Serge Ouakine n’évite pas tous les pièges

Serge Ouaknine ne s'attarde pas au bonheur de la description dans «Café Prague», l'un des onze récits qui donne le titre à cet ouvrage. Il nous emporte au-delà des mers et des océans, dans plusieurs pays d'Europe, en Amérique du Sud ou, plus simplement, dans un café de Montréal. Pour Ouaknine, le voyage n'est pas qu'un déplacement dans l'espace, une frontière que l'on franchit passeport à la main.
«Le récit de voyage ne peut pas se contenter du portrait du lieu. Le «être là » est un ailleurs indicible qui réclame sa parole. Il renvoie le témoin à lire, comme l'autoportrait, ce que l'altérité opère en lui, l'intervalle entre le désir d'énoncer le propre du miroir, sans le confondre à un épanchement de soi. D'où le piège constant dans lequel se risque le voyageur, entre l'information trop didactique et la confession trop personnelle.» (p.11)
Ouaknine oscille tout au long de ses récits entre ces deux «pièges» et il ne sait pas toujours contourner les dangers. Il plonge aux sources de son peuple, fait jaillir des langues qui reviennent comme des mantras et le font vibrer. Une entreprise qui n'est pas toujours facile pour le lecteur qui ne partage pas son érudition ou ses connaissances.
Ouaknine réussit cependant à nous questionner, à nous faire frémir devant une synagogue, un camp de concentration trop bien pensé. Oui, il y a des lieux magiques, vibratoires, comme des points d'acupuncture sur cette planète. Comme si le temps se superposait et que toutes les époques arrivaient à se confondre. Partout, ici, là, dans une rue de Los Angeles, dans un marché de Jérusalem, dans un avion en route vers Zurich, l'histoire de l'humanité surgit et il faut tendre l'oreille.

Fascinant

Serge Ouaknine devient fascinant quand il s'attarde dans un désert qui évoque un autre espace tout près du mont Sinaï. Et quels moments que cette poussée vers les «grandes salines» de l'Argentine. Dans un vol au-dessus de la vallée de la mort, le voyage devient recueillement, méditation.
«Il fait silence. Je n'avais pas écouté la pulsion sourde, sereine de la paix depuis longtemps. Je « l'enregistre » sur mon walkman pour ma fille. Quinze secondes de silence de la Vallée de la Mort, sur piste, pour qu'elle en reçoive la bénédiction, comme un morceau de Judée. Nous vivons dans l'infortune des bruits. Le désert nous conduit aux murmures de la parole. Peut-être est-ce pour cela que j'ai tant de plaisir dans les cimetières où tout repose, même les sons.» (p.59)
Quand Ouaknine se fait humble, quand il est juste là dans son recueillement, nous connaissons l'enchantement. Dommage que l'écrivain cède trop souvent à la tentation du cérébral.

«Café Prague» de Serge Ouakine est publié aux Éditions Humanitas.

• _Consigne_
Recopiez à l'identique, s'il vous plaît, le passage de la critique de «Café Prague» qui commence à "Serge Ouaknine devient" et se termine à "devient recueillement, méditation.".

• _Données brutes_
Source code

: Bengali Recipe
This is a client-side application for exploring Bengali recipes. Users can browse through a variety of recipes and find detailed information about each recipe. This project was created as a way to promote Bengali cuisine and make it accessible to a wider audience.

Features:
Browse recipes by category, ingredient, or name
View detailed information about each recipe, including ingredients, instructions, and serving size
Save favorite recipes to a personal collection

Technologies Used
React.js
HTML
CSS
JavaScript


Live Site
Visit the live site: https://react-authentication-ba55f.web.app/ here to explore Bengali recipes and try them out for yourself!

--

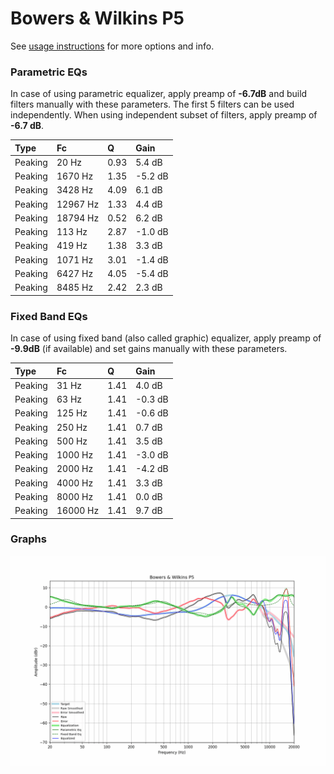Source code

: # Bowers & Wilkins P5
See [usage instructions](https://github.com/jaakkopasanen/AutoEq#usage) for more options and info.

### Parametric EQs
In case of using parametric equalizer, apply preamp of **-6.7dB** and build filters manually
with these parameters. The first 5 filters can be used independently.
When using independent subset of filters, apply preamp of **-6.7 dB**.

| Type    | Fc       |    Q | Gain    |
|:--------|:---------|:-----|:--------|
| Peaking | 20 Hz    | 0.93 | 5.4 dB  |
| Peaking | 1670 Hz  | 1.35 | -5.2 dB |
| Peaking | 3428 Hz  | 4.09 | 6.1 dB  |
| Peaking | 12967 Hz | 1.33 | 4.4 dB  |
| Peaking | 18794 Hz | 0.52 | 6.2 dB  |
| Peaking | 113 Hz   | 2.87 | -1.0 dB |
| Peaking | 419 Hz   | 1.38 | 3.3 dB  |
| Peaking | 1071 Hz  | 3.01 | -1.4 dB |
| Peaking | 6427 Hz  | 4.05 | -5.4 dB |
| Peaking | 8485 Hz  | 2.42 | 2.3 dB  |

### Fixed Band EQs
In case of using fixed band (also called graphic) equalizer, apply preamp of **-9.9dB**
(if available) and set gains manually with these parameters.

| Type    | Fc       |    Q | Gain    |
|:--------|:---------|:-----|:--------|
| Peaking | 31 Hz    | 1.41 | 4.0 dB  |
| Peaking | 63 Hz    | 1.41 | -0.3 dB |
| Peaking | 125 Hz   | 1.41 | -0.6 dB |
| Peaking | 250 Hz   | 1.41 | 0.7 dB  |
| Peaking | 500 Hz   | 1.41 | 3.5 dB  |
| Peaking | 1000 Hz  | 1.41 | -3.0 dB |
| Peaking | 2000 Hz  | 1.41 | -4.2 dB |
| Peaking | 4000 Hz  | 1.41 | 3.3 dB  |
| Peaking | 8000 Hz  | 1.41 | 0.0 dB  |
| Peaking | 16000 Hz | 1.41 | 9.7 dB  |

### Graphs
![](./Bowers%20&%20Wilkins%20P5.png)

• _Réponse_
Serge Ouaknine devient fascinant quand il s'attarde dans un désert qui évoque un autre espace tout près du mont Sinaï. Et quels moments que cette poussée vers les «grandes salines» de l'Argentine. Dans un vol au-dessus de la vallée de la mort, le voyage devient recueillement, méditation.